Special Studies

Efficient Embouchures

Efficiency is the key to great brass playing.

I believe voice may be the most difficult instrument to teach as everything important happens internally and therefore cannot be observed. The other end of the spectrum could be piano or stringed instruments: difficult to play, yet everything, or nearly everything, important to basic technique can be observed. Performing on brass instruments is closer to the singing end of the spectrum: valve and slide technique, while important and visible, are not the crux of the matter.

Mathias Hoffs
One may observe great embouchures in action by watching the German Brass. Their videographer tends toward closeups that offer the opportunity to observe virtuoso performing in detail. The most startling aspect is the appearance that the performers seem to be doing nothing whatsoever: their embouchures seem immobile and mostly relaxed. The piccolo trumpet playing of Mathias Höffs is especially impressive. His playing seems effortless because one does not see any embouchure motion. He uses firm, frowning corners that never move to set an efficient aperture: all of the work is in the internal tongue dance.
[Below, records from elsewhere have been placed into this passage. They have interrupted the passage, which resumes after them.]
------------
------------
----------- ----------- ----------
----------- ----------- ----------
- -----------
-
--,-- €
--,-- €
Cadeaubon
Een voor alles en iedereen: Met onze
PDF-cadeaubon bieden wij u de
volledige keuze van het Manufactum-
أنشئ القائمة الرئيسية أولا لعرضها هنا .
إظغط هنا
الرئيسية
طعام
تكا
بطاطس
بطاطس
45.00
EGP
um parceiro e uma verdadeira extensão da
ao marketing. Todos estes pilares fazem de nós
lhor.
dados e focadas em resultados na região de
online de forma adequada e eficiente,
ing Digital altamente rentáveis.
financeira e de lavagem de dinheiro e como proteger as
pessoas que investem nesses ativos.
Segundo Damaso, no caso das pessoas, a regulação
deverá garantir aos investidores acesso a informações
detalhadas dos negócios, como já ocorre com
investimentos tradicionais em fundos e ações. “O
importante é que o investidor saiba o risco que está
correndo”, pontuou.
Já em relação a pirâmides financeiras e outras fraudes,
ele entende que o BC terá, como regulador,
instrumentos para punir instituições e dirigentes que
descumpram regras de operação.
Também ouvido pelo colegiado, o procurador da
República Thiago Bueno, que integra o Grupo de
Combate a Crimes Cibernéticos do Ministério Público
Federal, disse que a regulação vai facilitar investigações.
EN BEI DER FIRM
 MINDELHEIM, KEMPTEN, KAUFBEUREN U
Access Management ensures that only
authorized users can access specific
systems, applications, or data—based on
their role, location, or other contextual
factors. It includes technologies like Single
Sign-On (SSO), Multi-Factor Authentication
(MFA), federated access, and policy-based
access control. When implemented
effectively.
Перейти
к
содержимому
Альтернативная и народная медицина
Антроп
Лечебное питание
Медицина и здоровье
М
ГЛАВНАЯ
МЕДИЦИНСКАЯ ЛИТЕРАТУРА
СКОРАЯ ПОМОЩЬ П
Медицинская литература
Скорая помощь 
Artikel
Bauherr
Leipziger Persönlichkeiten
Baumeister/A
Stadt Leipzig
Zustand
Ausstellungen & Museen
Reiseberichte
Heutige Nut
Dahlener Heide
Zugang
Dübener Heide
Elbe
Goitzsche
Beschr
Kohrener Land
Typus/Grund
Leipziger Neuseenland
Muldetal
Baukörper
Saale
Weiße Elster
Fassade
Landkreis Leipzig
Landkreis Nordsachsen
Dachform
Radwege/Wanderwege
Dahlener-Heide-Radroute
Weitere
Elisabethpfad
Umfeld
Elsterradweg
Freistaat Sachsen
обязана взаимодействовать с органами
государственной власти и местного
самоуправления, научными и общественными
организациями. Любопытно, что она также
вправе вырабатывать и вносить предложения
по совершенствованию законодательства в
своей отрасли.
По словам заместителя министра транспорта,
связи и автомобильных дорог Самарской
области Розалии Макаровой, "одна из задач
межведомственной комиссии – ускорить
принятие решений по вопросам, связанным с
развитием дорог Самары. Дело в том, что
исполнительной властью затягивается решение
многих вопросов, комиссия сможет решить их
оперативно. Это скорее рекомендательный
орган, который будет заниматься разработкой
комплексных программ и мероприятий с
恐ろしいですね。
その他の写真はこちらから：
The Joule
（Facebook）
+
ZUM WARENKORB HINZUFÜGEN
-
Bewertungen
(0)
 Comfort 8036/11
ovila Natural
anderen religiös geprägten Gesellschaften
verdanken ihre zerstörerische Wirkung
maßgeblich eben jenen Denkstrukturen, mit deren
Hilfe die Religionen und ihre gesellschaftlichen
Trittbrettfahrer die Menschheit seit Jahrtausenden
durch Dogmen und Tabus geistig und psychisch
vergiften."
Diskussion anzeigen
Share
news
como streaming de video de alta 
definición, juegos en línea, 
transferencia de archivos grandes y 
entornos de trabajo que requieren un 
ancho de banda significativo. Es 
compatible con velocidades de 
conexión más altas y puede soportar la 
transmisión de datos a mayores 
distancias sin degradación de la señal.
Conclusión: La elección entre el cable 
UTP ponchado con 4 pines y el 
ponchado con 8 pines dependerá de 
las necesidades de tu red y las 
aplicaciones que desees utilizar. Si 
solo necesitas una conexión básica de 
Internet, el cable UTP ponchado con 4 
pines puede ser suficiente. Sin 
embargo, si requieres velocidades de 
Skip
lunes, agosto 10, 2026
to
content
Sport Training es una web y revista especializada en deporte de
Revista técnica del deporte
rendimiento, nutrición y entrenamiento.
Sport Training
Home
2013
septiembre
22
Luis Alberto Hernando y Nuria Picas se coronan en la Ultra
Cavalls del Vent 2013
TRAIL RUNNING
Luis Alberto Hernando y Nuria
These two videos of transcriptions of works by Bach are especially good examples of efficient embouchures in action:
Bach BWV 972 after Vivaldi Violin Concerto RV 230
Bach Toccata and Fugue in C major BWV564 Adagio

Sarah Willis
Magnetic resonance imaging (MRI) technology offers new ways of viewing internal activity. The video of Sarah Willis playing french horn while being observed via MRI scanning is some of the best 'internal' observation yet recorded--the importance of the tonguing for changing pitches cannot be overstated. Watching her tongue ascend until it appears tp be pressed against the roof of her mouth explains the secret of achieving the highest pitches.
Special Studies - John Daniels

Because the technique is mostly internal, great brass playing appears easy, almost magical. Brass playing is not literally effortless, but, an efficient embouchure can make it seem so. Firm, stable corners, with a slight frown and a flat chin are the hallmarks of an efficient embouchure. Exercises that help create such stable embouchures include free buzzing, mouthpiece buzzing, pitch bends, breath attacks and pedal tones. Special Studies by John Daniels offers a good approach to many of these techniques.